Les défenseurs du texte le présente au contraire comme un moyen de maintenir la démocratie au Burkina Faso malgré l’insécurité grandissante…

Je n’ai pas la prétention d’avoir une meilleure formule, mais je préfère ne pas aller à des élections plutôt que d’aller à des élections qui vont créer différentes catégories de Burkinabè. Nous avons vu ailleurs les problèmes qui naissent de ce genre d’élections, par exemple au Mali, où la situation est désormais celle que tout le monde connaît.
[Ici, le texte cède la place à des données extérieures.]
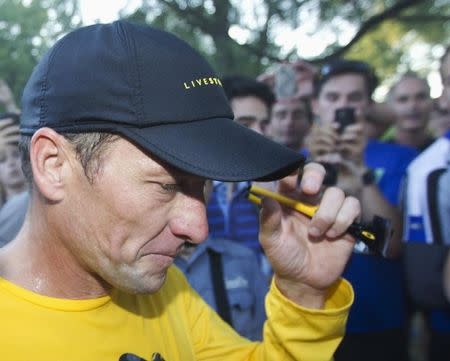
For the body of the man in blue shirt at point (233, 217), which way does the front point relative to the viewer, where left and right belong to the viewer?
facing the viewer

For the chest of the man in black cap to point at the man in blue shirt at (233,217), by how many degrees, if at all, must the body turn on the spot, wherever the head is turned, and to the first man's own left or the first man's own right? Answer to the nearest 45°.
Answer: approximately 135° to the first man's own left

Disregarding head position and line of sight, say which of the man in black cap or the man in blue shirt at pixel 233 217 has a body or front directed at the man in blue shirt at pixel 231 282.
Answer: the man in blue shirt at pixel 233 217

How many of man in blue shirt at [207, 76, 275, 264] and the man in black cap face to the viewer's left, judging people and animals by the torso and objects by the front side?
0

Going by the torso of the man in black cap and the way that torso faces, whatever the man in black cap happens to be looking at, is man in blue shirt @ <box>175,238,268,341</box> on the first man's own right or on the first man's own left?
on the first man's own left

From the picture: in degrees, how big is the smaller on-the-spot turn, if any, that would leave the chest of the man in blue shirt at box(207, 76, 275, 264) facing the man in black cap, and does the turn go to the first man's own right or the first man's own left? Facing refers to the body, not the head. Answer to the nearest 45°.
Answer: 0° — they already face them

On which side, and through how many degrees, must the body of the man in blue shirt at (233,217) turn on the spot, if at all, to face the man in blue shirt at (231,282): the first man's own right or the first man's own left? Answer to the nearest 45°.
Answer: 0° — they already face them

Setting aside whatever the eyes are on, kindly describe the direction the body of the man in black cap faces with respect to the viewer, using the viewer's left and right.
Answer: facing the viewer and to the right of the viewer
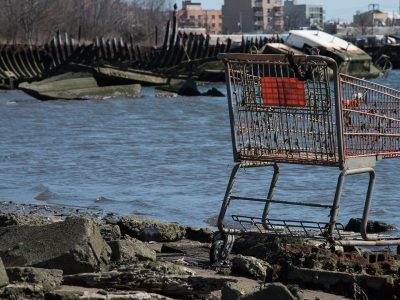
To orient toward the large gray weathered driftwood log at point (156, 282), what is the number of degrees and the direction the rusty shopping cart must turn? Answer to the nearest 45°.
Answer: approximately 180°

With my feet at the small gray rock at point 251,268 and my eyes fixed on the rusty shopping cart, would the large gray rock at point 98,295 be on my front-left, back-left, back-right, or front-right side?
back-left

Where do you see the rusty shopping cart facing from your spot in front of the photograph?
facing away from the viewer and to the right of the viewer

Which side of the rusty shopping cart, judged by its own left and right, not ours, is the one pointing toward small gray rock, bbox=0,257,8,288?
back

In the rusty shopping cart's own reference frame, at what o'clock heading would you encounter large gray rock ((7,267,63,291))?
The large gray rock is roughly at 6 o'clock from the rusty shopping cart.

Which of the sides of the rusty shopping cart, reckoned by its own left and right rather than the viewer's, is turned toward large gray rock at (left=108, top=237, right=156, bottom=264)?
back

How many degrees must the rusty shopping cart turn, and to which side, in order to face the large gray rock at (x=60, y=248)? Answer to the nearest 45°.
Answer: approximately 180°

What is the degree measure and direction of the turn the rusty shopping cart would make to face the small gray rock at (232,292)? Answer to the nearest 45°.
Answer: approximately 135° to its right

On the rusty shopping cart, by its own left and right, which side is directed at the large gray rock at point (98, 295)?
back
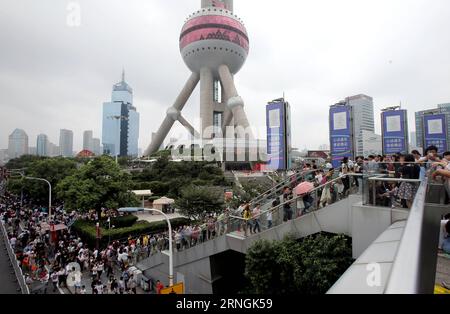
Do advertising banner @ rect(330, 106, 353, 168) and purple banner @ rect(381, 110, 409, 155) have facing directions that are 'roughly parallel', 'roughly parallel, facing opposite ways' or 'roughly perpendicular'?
roughly parallel

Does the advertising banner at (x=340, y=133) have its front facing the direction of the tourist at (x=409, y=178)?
yes

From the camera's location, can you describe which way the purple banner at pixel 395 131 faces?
facing the viewer

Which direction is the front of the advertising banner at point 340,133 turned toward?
toward the camera

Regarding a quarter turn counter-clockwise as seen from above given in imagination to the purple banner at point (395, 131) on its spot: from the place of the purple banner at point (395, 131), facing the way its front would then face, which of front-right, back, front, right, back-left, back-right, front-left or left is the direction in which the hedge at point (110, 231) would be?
back-right

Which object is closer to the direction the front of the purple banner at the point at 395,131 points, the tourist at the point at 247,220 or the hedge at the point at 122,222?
the tourist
N’oublions pas que tout ce qui arrive dans ce pays a commencé par des élections législatives complètement bâclées.

Je ne le souhaite évidemment pas pour mon pays, mais c’est à nous de prendre nos responsabilités pour s’assurer que ce genre de choses ne se reproduise pas chez nous.

Vous êtes donc favorable à un report des élections présidentielle et législatives ?

Il faut avoir le courage de dire que notre pays n’est, aujourd’hui, pas en mesure de tenir des élections. La situation sécuritaire ne le permet pas, avec près d’un million de déplacés et des pans entiers du pays qui échappent au contrôle de nos forces de défense et de sécurité. Que Dieu nous en garde, mais qui peut nous garantir aujourd’hui qu’il n’y a aura pas des attaques au moment des campagnes électorales ?

Encore une fois, regardons ce qu’il s’est passé au Mali. Il y a eu des bureaux de vote qui ont été pris en otage, des présidents de bureau de vote assassinés… Est-ce nécessaire de prendre ce genre de risques ? La Constitution ne prévoit pas de report de la présidentielle et je partage le souci de certains de ne pas créer un vide juridique. Mais je souhaite aussi qu’il y ait la lucidité de comprendre que la situation est exceptionnelle et que cela implique de prendre des mesures exceptionnelles.